In the atypical situation, such as the case here, a different result occurs. The plaintiff has not achieved all the relief it requested at the district level, but a new election for one position has been ordered. By the language of § 482(d) this election must not be stayed pending appeal. However, if the appellate court would reverse this Court, another election would be neces*111sary for those positions that this Court did not order a new election.
Further complicating the above scenario is the fact that the defendant has not agreed to plaintiffs instructions for the new election.' If the Court grants the relief the plaintiff now requests and orders the defendant to comply with the plaintiffs instructions, further delays would occur because at some point this order would be reviewable. By implication, the Court assumes that this order would also not be stayed pending appeal for otherwise the defendant could achieve a stay of the new election by merely refusing to comply with the instructions for the new election. A new election with the challenged instructions would probably occur before appellate review of the new election order. If the appellate court affirmed this Court’s order directing a new election only as to the one election, the defendant would still seek subsequent review of the instructions. The appellate court could then disagree with this Court’s order regarding the instructions, in which case a new election without the instructions would still be required. A more interesting result occurs if the appellate court reverses this Court’s order and directs a new election as to all the positions. Prior to this ruling, a new election for the one position with the challenged instructions would have already occurred. The appellate court would then review the order regarding the instructions. If it disagreed with this Court, a new election for the one position would be required. . But what if the new election for the other positions occurs prior to the appellate court’s review of the instruction order? Presumably, the plaintiff would seek the same instructions for the election for these positions. Similarly, the defendant would seek review of the instruction order regarding these elections. The parties could be facing four new elections!

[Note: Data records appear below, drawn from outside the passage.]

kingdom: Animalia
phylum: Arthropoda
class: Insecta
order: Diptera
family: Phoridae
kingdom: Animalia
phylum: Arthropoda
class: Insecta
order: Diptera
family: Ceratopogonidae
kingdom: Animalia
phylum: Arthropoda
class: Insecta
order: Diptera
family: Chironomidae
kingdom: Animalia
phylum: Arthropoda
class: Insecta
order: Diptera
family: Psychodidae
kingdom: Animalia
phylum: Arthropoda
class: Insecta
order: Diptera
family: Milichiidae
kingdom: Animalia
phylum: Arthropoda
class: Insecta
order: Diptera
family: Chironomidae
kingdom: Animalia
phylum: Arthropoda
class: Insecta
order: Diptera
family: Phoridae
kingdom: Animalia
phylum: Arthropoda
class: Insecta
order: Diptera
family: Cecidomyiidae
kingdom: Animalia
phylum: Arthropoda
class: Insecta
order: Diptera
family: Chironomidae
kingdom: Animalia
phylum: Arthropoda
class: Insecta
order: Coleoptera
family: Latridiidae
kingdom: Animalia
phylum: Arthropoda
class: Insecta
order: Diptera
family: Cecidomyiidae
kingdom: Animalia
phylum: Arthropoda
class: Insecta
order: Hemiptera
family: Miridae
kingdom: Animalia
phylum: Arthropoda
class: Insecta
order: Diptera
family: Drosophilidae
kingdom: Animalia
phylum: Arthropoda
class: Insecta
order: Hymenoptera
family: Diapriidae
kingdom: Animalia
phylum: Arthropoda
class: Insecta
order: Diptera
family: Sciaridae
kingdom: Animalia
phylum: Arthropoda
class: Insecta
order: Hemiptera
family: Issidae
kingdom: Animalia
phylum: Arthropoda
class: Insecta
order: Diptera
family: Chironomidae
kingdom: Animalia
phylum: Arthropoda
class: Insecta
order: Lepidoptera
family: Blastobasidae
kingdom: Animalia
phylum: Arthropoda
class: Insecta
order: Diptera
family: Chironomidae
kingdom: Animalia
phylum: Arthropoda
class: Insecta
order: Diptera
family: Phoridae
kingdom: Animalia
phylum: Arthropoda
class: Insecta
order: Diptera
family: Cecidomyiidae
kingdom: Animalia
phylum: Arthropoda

The simple answer to these problems would be to hold that the stay language of § 482(d) does not apply when the court orders an election and the Secretary appeals. Although the Court cannot find any legislative history1 to support this construction, the Court simply does not believe that Congress envisioned this possibility. However, faced with the clear language in § 482(d), the Court is restrained from such a construction. On the other hand, equally clear is the language in § 482(d) which indicates that a new election order shall be appealable in the same manner as a final judgment in a civil action. With this in mind, and based on the general rule, the Court is inclined to find that the plaintiff’s notice of appeal transferred jurisdiction to the appellate court. Although the concept of jurisdiction here is not statutory in nature, its purpose is to avoid the confusion and waste of resources which would result if the contrary position were adopted in this case.
Accordingly, the Court DENIES the plaintiff’s Petition for Compliance (Document No. 34) and GRANTS the defendant’s Motion to Dismiss (Document No. 36).
IT IS SO ORDERED.
. It is interesting to note that the House version of this Bill granted the district court discretion to stay the new election order.